I have an intermittent electical problem (the worst kind).  Periodically, some of my appliances (furnace, ovens) that are controlled by micro-controllers malfunction, frequently displaying error codes on the displays.  I usually have to break the circuit at the breaker box until I need to use them.

The other day I noticed that all was quiet again with these systems.  This will occasionally happen, frequently after a storm of some kind where the electric company has had to restore power.   Then gradually things get worse, and light bulbs start to burn out quickly, appliances freak out, etc.

Furthermore I noticed that at this same time, my television clock, which normally gains about a minute every 2-3 days, is keeping perfect time now.


So I'm guessing that the electric company is supplying me with voltage that is too high during the times that my controllers freak out and clocks gain time and light bulbs burn out quickly.  

I've read about whole house voltage regulators, which is what I suspect I need.  I am thinking that a whole house surge suppressor would not work, because from what I've read, they vary in how low they will keep the voltage, but good ones keep it to 300 volts, and I'm suspicious that that is way too high.

I know next to nothing about electricity.  When I've had repairmen out to look at this problem, they look at the malfunctioning appliances and say those need to be replaced.  But that is not a plan.  I can't afford to replace several appliances 2 or 3 times a year each, which is what I would be doing on that plan.
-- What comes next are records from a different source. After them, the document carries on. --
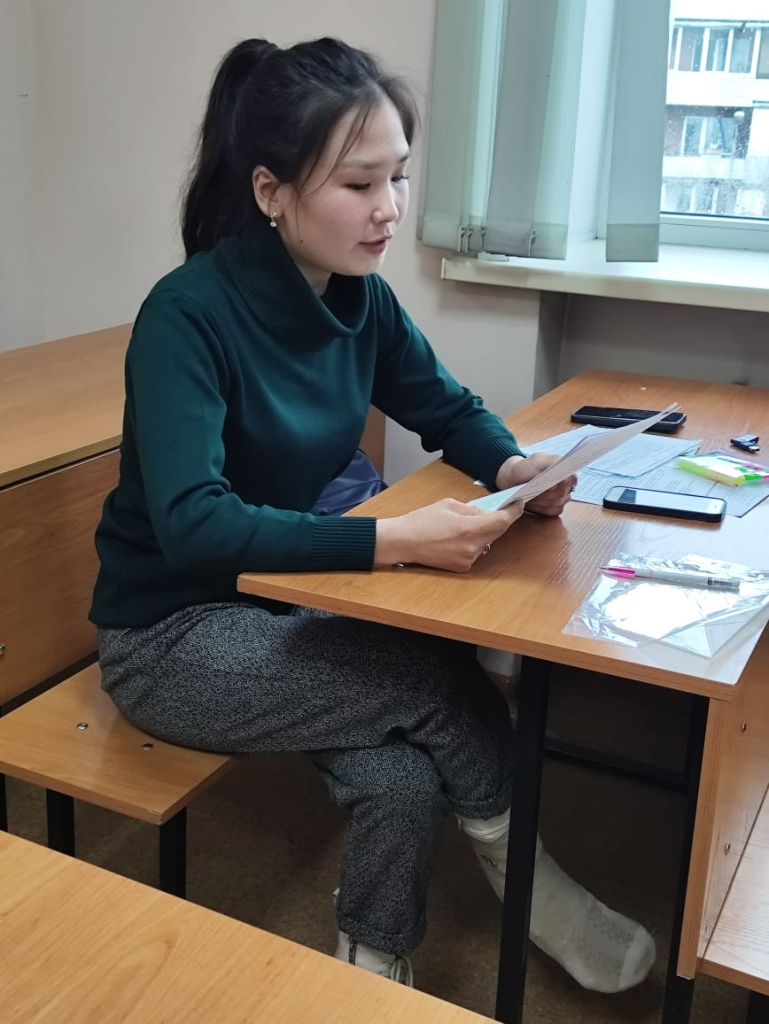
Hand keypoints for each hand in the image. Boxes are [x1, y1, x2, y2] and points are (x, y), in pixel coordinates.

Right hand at [374, 497, 523, 572]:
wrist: (402, 542)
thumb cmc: (422, 520)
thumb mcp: (449, 505)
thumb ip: (472, 509)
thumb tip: (486, 513)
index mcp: (470, 529)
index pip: (502, 521)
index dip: (514, 512)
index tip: (518, 504)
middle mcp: (472, 548)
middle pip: (496, 532)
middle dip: (497, 520)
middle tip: (494, 509)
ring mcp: (468, 560)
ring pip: (486, 542)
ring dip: (483, 532)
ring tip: (464, 524)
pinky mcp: (462, 568)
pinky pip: (475, 552)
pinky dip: (472, 543)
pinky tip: (456, 537)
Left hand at [495, 454, 574, 517]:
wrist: (513, 479)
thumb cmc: (526, 467)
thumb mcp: (538, 459)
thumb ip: (553, 460)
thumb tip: (562, 472)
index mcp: (565, 471)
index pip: (573, 478)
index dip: (563, 483)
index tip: (550, 484)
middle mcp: (567, 485)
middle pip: (564, 493)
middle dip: (548, 492)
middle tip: (534, 487)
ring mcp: (561, 498)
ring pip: (558, 503)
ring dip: (543, 499)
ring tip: (531, 493)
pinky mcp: (554, 509)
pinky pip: (553, 511)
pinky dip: (541, 508)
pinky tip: (532, 502)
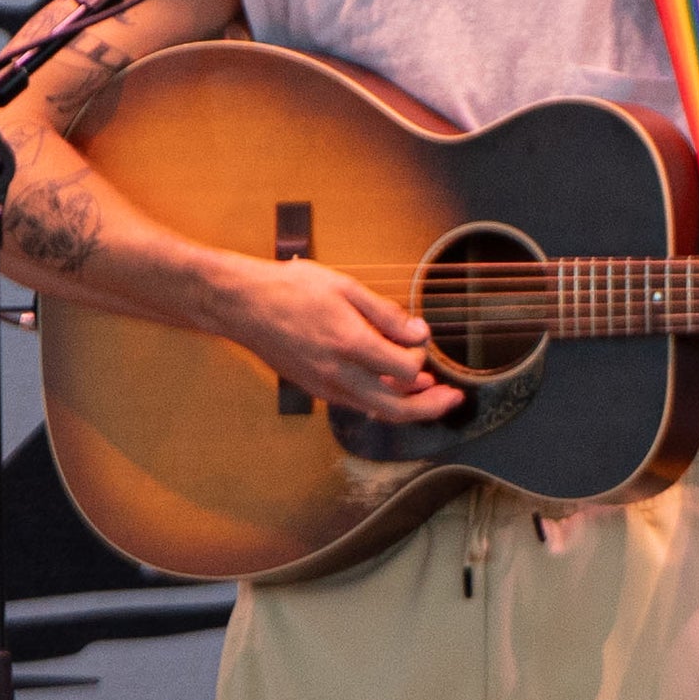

Should an electrician be able to measure the voltage coming into the house to determine if it is too high?  Should an electrician be able to determine if a whole-house voltage regulator would solve this problem?  Is this a routine problem, or am I going to have to go through lots of electricians to find one who really knows how to fix this?


----------



## Square Eye (Sep 26, 2008)

Funny how things like florescent lighting and electric motors can interfere with delicate electronics. Double check, look around, consider what could be causing the interference. It may be something as simple as a bad  connection somewhere in your home.


----------



## triple D (Sep 27, 2008)

A pro can check your voltage on both lines to neutral on the main lugs of the panel. A variation more than a volt or two is not good. This test should be performed while various loads are being applied and removed from system. For instance the micro, toaster, washer, heater, oven, ect., ect. A fluctuation of voltage in opposite directions, like one line moving from 120 to 125, and the other from 120 to 115 would indicate a bad neutral. A supply of  125 volts, or 250 total is top of what you want to see. Any more than this, and you want to contact your power co. Or if you come up with readings simmular to those I ment. earlier, and there is no problem with meter per local electrician, you'll want to give them a call then as well. Good luck, let us know how it turns out please....


----------